“The government should pay people to dig holes in the ground and then fill them up.” – John Maynard Keynes
When its completed, London’s Crossrail project will stretch from the country of Berkshire, west of London, through the capital and out into Essex in the east. Initially scheduled to open in late 2018 the project has faced numerous delays and is now expected to open for passengers “as soon as practically possible” in 2022.
It’s not unusual for large scale infrastructure projects to go badly off course – both in timing and budget. Meanwhile, much like the ghost cities in China, one wonders whether the Crossrail project will turn into a massive white elephant when it does open. Built in the expectation of a surge in commuters, the world the rail project might open to in 2022 may be very different if WFH catches on and shaving 20 minute off the commute becomes irrelevant for most people. Therein lies the risk that faces infrastructure planners – trying to anticipate demands many years into the future.
With government borrowing costs near zero (or even below) for every developed country and many emerging economies, concerns about future white elephants will be pushed aside, to worry about for another day. For now, both the OECD and the IMF are pushing governments to put aside thoughts of renewed austerity, and spend, spend, spend to get the economy moving again.
And the benefits could be large, and relatively quick to see. According to the IMF, a simultaneous increase in high-quality infrastructure spending could result in significant cross-border spillover effects, magnifying the impact of individual countries acting alone:
“If economies with room to spend were to increase infrastructure investment spending simultaneously by ½ percent of GDP in 2021, raise it to 1 percent of GDP in 2022, and keep it at that level until 2025, and economies with less fiscal space spend about one third of that amount over the same period, global output could increase by close to 2 percent by 2025 (dashed black line). About a third of that impact would come from cross-border spillovers.”

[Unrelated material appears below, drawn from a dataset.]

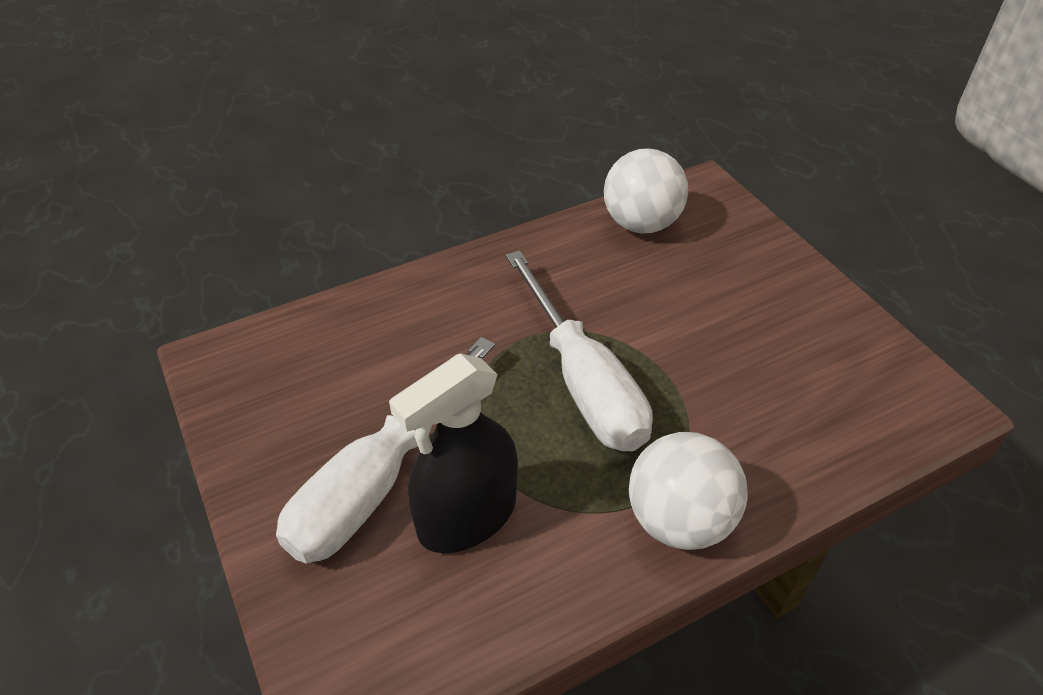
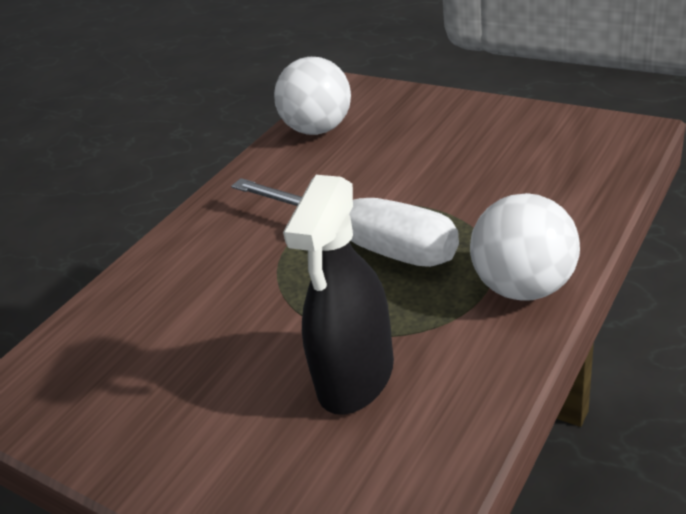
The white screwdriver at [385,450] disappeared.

Even putting aside the impact on demand for those commodities required for the infrastructure build-out, the boost to overall GDP is likely to support demand for other commodities as well – including oil, gas and other energy commodities.
Infrastructure spending is likely to take two forms. First, governments are fast-tracking funds for maintenance and upgrades. According to the infrastructure chief at France’s finance ministry, one-fifth of his country’s €100bn infrastructure plan aims to make buildings energy-efficient and revamp transport links. Maintenance spending has the advantage of being shovel-ready, i.e. it can start much quicker than new physical infrastructure that requires large-scale public consultation.
The second form of infrastructure spending is on ensuring the economy is ready for new capabilities. The pandemic has of course accelerated the trend towards the digitisation of the economy, but this has meant that the physical infrastructure supporting that growth has been found lacking. According to McKinsey, spending on data-centres and the like must rise by 6-11 per cent annually over the next decade to match growing usage.
This could be just the start. The Global Infrastructure Hub estimates the world faces a $15 trillion gap between projected investment in infrastructure and the amount needed to adequately support infrastructure by 2040.
To avoid the risk of digging hole’s and filling them up for the sake of it, infrastructure spending needs to be focused on actual needs. In December 2020, the Brookings Institution published a two-part analysis that, among many things, stresses the need to reshape the discourse around US infrastructure needs and investments. The report states: “No one needs a highway—they need to get to work or school. Re-centering conversations around needs, outcomes, and services rather than projects or assets—especially in this time of rapidly changing needs—is an essential first step.”
With the cost of borrowing so cheap, and governments under pressure to spend it on infrastructure asap, the risk is that this ‘discourse’ doesn’t happen.
Related article: It’s time to build: Here’s what that might mean for commodities
Even with some favourable tailwinds, infrastructure spending could succumb to longstanding stumbling blocks: politics (including the diversion of funds to manage the COVID fallout), poor execution and precarious funding. Many investors in infrastructure companies will have been burnt in recent years from these very real obstacles. Instead of investing in infrastructure companies, investors should focus on gaining exposure to the commodities that infrastructure companies will need to build. Therein lies the asymmetric payoff – whether the money is spent wisely, or not.